THE MINNESOTA TWINS 1991 WORLD SERIES COLLECTOR’S EDITION (A&E Home Entertainment): This self-explanatory seven- DVD boxed set ($69.95 retail) includes all seven games from the 1991 Fall Classic between the Twins and the Atlanta Braves, considered by many to be one of the greatest World Series’ ever played. A&E Home Entertainment is also releasing the equally self-explanatory documentary Minnesota Magic: Remembering the Minnesota Twins 1991 World Series Championship on DVD ($19.95 retail).
“NHL STANLEY CUP CHAMPIONS 2011: BOSTON BRUINS” (National Hockey League/ Warner Home Video): Beantown’s hockey franchise celebrates its first world championship in 39 years in this sports documentary, available on DVD ($24.98 retail) or Blu-ray ($34.99 retail).
“OMNIBUS: AMERICAN PROFILES” (Entertainment One): This self-explanatory two- DVD boxed set ($39.98) boasts 14 segments from the award-winning TV series, hosted by Alistair Cooke, in which significant Americans are profiled, including William Faulkner, Sugar Ray Robinson, Frank Lloyd Wright, James Thurber, Leonard Bernstein, Pearl Buck and others.
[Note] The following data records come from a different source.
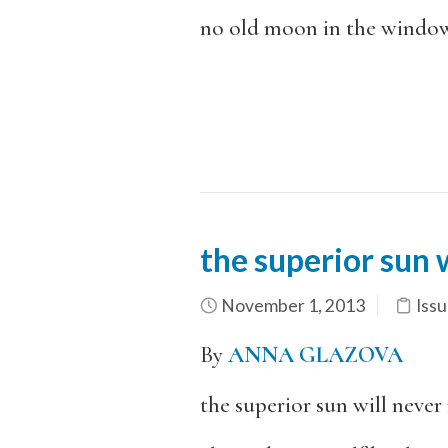
no old moon in the window
the superior sun 
November 1, 2013
Issu
By
ANNA GLAZOVA
the superior sun will neve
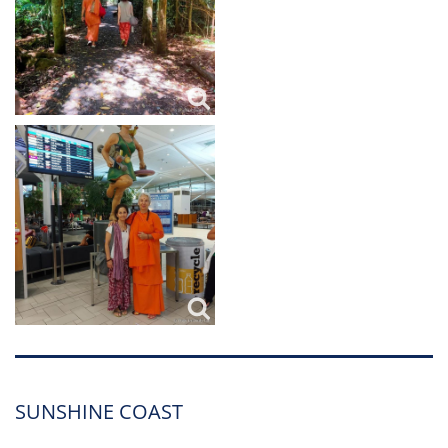
SUNSHINE COAST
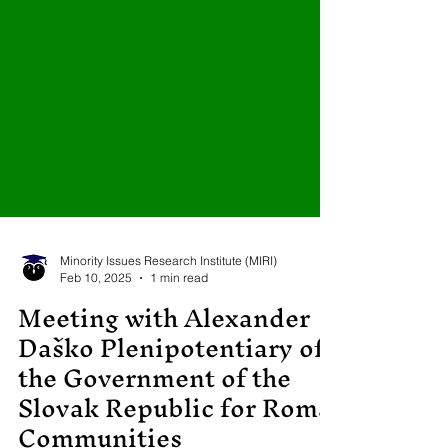
Minority Issues Research Institute (MIRI)
Feb 10, 2025
1 min read
Meeting with Alexander
Daško Plenipotentiary of
the Government of the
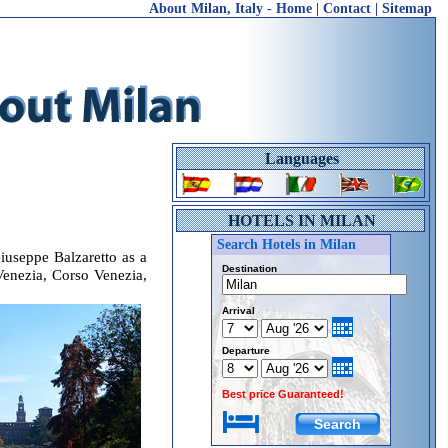
About Milan, Italy
-
Home
|
Contact
|
Sitemap
Languages
HOTELS IN MILAN
Search Hotels in Milan
iuseppe Balzaretto as a
Destination
a Venezia, Corso Venezia,
Arrival
Departure
Best price Guaranteed!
ROBBERY UNDER ARMS (VCI Entertainment): Based on Rolf Boldrewood’s international bestseller, this rugged, fact-based 1957 action drama depicts the 1865 castle-rustling incident, the most infamous in Australian history. Long stretches between the action slow things down, but it’s not the fault of a robust cast: Peter Finch (as the memorably named Capt. Starlight), Ronald Lewis, Maureen Swanson (in her last role to date), Laurence Naismith, and David McCallum and Jill Ireland, who were married in real life at the time. Location filming is a plus.
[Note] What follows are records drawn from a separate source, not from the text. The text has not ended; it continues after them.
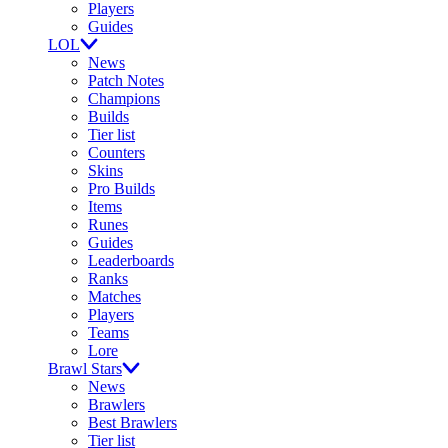
Players
Guides
LOL
News
Patch Notes
Champions
Builds
Tier list
Counters
Skins
Pro Builds
Items
Runes
Guides
Leaderboards
Ranks
Matches
Players
Teams
Lore
Brawl Stars
News
Brawlers
Best Brawlers
Tier list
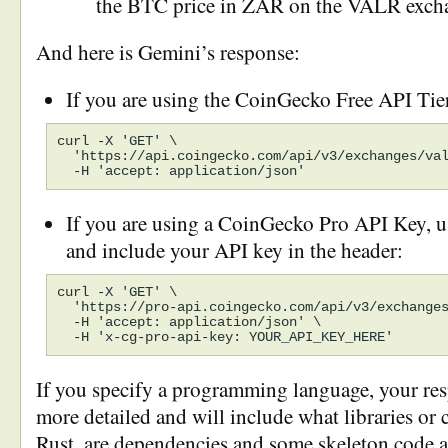
the BTC price in ZAR on the VALR exch
And here is Gemini’s response:
If you are using the CoinGecko Free API Tie
curl -X 'GET' \

  'https://api.coingecko.com/api/v3/exchanges/val
If you are using a CoinGecko Pro API Key, u
and include your API key in the header:
curl -X 'GET' \

  'https://pro-api.coingecko.com/api/v3/exchanges
  -H 'accept: application/json' \

If you specify a programming language, your re
more detailed and will include what libraries or c
Rust, are dependencies and some skeleton code as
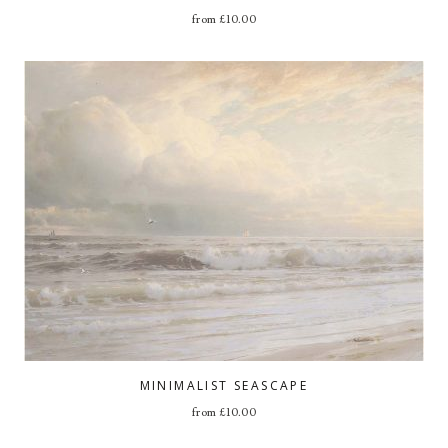
from
£
10.00
MINIMALIST SEASCAPE
from
£
10.00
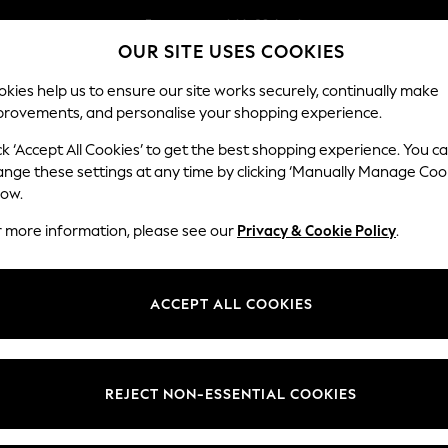
Easy returns within 28 days*
OUR SITE USES COOKIES
We pay all duties
Our Social Networks
kies help us to ensure our site works securely, continually make
provements, and personalise your shopping experience.
WOMEN
MEN
HOLIDAY SHOP
ck ‘Accept All Cookies’ to get the best shopping experience. You c
ange these settings at any time by clicking ‘Manually Manage Coo
Select Language
low.
English
r more information, please see our
Privacy & Cookie Policy
.
egal
Departments
Cookie Policy
Womens
ACCEPT ALL COOKIES
ditions
Mens
anage Cookies
Boys
views & Ratings Policy
Girls
REJECT NON-ESSENTIAL COOKIES
Home
Baby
SHOT IN THE DARK (HBO Home Entertainment): Actor Adrian Grenier makes his directorial debut with this sincere documentary about his quest to re-establish a bond with his estranged biological father. Grenier began this project in the late ’90s, just as his career was beginning its ascent. Uneven at times but affecting.
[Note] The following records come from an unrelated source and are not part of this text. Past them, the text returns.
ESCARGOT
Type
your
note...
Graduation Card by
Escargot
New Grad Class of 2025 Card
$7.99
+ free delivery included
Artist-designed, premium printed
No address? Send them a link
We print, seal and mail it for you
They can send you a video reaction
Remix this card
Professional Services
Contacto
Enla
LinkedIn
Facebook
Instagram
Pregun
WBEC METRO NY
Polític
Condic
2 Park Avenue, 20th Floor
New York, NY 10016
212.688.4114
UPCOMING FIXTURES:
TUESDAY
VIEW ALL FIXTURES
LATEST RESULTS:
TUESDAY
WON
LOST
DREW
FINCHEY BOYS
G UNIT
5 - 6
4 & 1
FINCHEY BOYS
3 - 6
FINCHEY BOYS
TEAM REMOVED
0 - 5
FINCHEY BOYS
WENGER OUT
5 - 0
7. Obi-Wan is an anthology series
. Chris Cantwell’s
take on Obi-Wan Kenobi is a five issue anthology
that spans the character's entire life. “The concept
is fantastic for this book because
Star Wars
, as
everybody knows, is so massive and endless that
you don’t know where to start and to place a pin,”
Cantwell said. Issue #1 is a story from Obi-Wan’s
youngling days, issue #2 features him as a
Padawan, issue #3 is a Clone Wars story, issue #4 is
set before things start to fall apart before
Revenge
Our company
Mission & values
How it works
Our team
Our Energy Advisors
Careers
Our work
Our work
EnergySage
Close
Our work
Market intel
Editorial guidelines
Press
TIARA TAHITI (VCI Entertainment): Director Ted Kotcheff’s 1962 feature debut, an adaptation of Geoffrey Cotterell’s novel, stars James Mason and John Mills as former servicemen whose rivalry is renewed when they unexpectedly encounter each other on the title tropical isle. Watching Mason and Mills parry is a treat, as this film coasts on its cast, which also includes Jacques Marin, Rosenda Monteros, Roy Kinnear and Herbert Lom as an Asian(!) named Chong, replete with goofy theme music. Mordecai Richler contributed to the screenplay, and worked again with Kotcheff over the years.
TRACY MORGAN: BLACK AND BLUE (HBO Home Entertainment): The popular — and recently controversial — actor/comedian rants, raves and riffs at the Apollo Theatre in Harlem in this stand-up comedy special ($19.97 retail).
WARTORN 1861-2010 (HBO Home Entertainment): The impact of post-traumatic stress upon this nation’s servicemen is explored in this sympathetic, expectedly depressing documentary executive-produced by James Gandolfini. Interviews with soldiers and their loved ones are heart-rending, but little is conveyed in the way of medical and psychological treatment, lending this an unfinished quality.
“YOUNG JUSTICE”: SEASON 1, VOLUME 1 (DC Entertainment/Warner Home Video): A collection of four episodes ($14.97 retail) from the new Cartoon Network animated series depicting the teenaged adventures of such classic DC Comics characters as Superboy, Robin, Aqualad and others.